Trash-Chic

L’Oracolo della Sibilla ai tempi dei social messo in scena da Alessia Siniscalchi. A Pompei il Teatro Antico “canta” la sinfonia di Sostakovic e racconta 70 anni di regime. Anticipando la Grande Mossa di Putin

Avvocato penalista, poi appende la toga al chiodo, si iscrive all’ActorStudio di New York e vince subito una borsa di studio. Poi Alessia Siniscalchi studia da regista, dà vita e forma a una compagnia teatrale, un collettivo franco/italo/americano e si mette a fare sperimentazione. Adesso debutta nel cortile del Museo della Moda di Piazzetta Mondragone a Napoli. “Sybil Sessions” è la terza tappa della trilogia dei miti cominciata con “Medea Visions” e con “Oreste will be back“, già presentati al Teatro Bellini di Napoli e alla Nuit Blanche di Parigi. Un working progress, solo un assaggio di un Festival italo/francese in cantiere per la prossima estate. A questo punto occorre una premessa, Alessia è cresciuta all’ombra di tanto padre, Vincenzo Siniscalchi, avvocato penalista, un totem del Foro, ex senatore con passione smisurata per il cinema. “Devo a lui la conoscenza del Grande Cinema internazionale d’autore negli anni ’80”, ricorda Maurizio Gemma, responsabile della Fondazione Film Commission della Regione Campania, seduto in prima fila per una full immersion nella coinvolgente performance multimediale di Alessia. Spettacolo mutante, dove si improvvisa molto, con finale aperto che si avvale dell’intrusione in scena della girandola di social , video art, body art e sound designer (ma com’era sexy quella voce) che reinterpreta “Deus ecce Deus” partendo dal testo in latino dell’Eneide e dall’incontro criptico tra Enea e la Sibilla. L’attore performante un faraone dei nostri giorni ( al posto della corona un casco genialissimo e multifunzionale) chiede ossessivamente all’oracolo: “Sono o non sono posseduto dalla mia immagine”. E’ Alessia, l’alterego di una Sibilla virtuale, a rispondere: “Lo siamo tutti…”. In attesa di vederla a casa sua negli Scavi di Cuma, ossia l’antro, quel lungo budello scavato nella roccia di tufo della Sibilla.

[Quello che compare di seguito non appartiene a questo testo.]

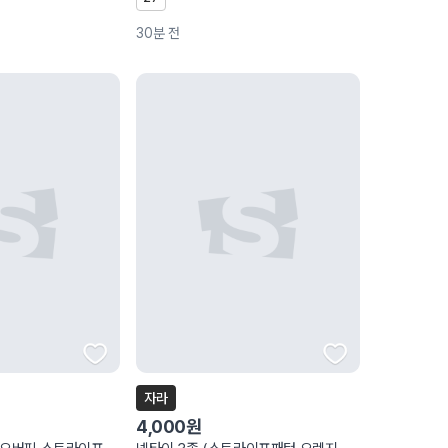
30분 전
자라
4,000원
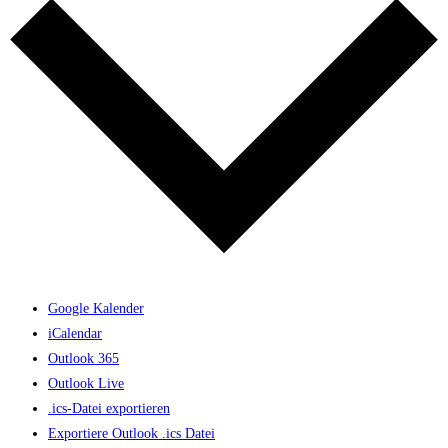
Google Kalender
iCalendar
Outlook 365
Outlook Live
.ics-Datei exportieren
Exportiere Outlook .ics Datei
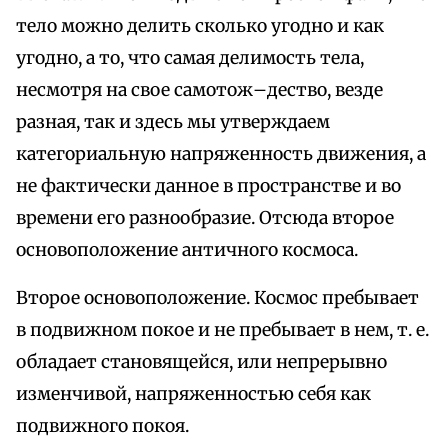
тело можно делить сколько угодно и как
угодно, а то, что самая делимость тела,
несмотря на свое самотож–дество, везде
разная, так и здесь мы утверждаем
категориальную напряженность движения, а
не фактически данное в пространстве и во
времени его разнообразие. Отсюда второе
основоположение античного космоса.
Второе основоположение. Космос пребывает
в подвижном покое и не пребывает в нем, т. е.
обладает становящейся, или непрерывно
изменчивой, напряженностью себя как
подвижного покоя.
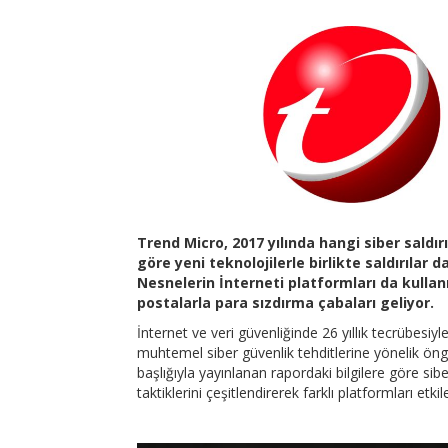
Trend Micro, 2017 yılında hangi siber saldır
göre yeni teknolojilerle birlikte saldırılar 
Nesnelerin İnterneti platformları da kullanı
postalarla para sızdırma çabaları geliyor.
İnternet ve veri güvenliğinde 26 yıllık tecrübesiy
muhtemel siber güvenlik tehditlerine yönelik öngö
başlığıyla yayınlanan rapordaki bilgilere göre si
taktiklerini çeşitlendirerek farklı platformları etki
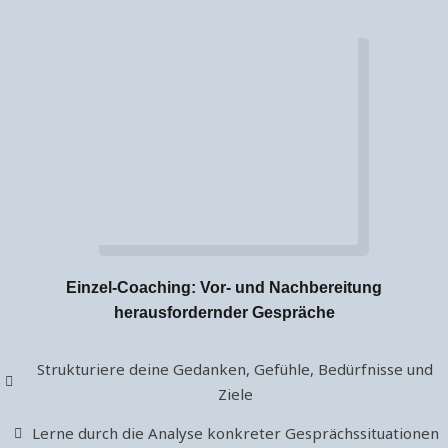
Einzel-Coaching: Vor- und Nachbereitung
herausfordernder Gespräche
Strukturiere deine Gedanken, Gefühle, Bedürfnisse und
Ziele
Lerne durch die Analyse konkreter Gesprächssituationen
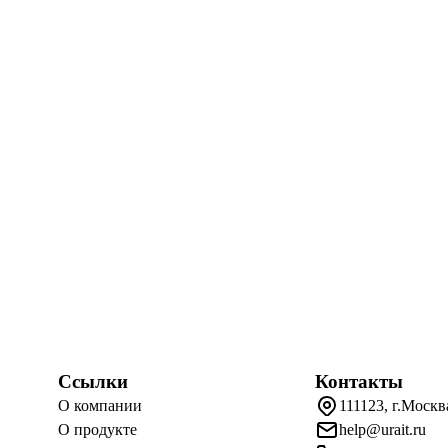
Ссылки
Контакты
О компании
111123, г.Москв
О продукте
help@urait.ru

Mai così tanti. Al Teatro Grande degli Scavi di Pompei una tifoseria da stadio per un altro “debutissimo”: il regista William Kentridge interpreta la Sinfonia n.10 di Sostakovic. E mette in scena “Oh to believe in another World”, un progetto sperimentale fatto di cartoon che sono veramente pupazzi di cartoni, per raccontare 70 anni di regime e dittatori sotto forma di un enorme collage. Una perfetta sinergia tra Teatro Stabile Mercadante, l’Orchestra Sinfonica di Lucerna e Numa Bischof Ullman content creator con la supervisione della gallerista number one Lia Rumma. Anzi il concept è nato proprio sulla sua terrazza spalancata sul golfo di Napoli di Lia. Non era ancora scoppiata pandemia e neanche l’ego di Putin. Da qui le note di Sostakovic (1906-1975) compositore russo famoso per le sue quindici Sinfonie, hanno preso forma. In molti suoi lavori, suo malgrado, fu costretto a introdurre i diktat imposti dal regime. Rappresentare l’ideologia, rivoluzionaria, imperialista/zarista non è facile, ma qui la ripetitività dei movimenti dei cartoon diventa per Kentridge un elemento dominante. Gli serve per dare un corpo meccanico alla sinfonia dove si guarda più che all’umano alla tecnica dell’animation. Grande schermo alle spalle dell’Orchestra Sinfonica dal vivo e tutto intorno le vestigia dell’antico teatro. Effetto di grande suggestione. La libertà al singolare esiste soltanto nella libertà al plurale. Lo diceva Benedetto Croce. L’avrà letto Putin?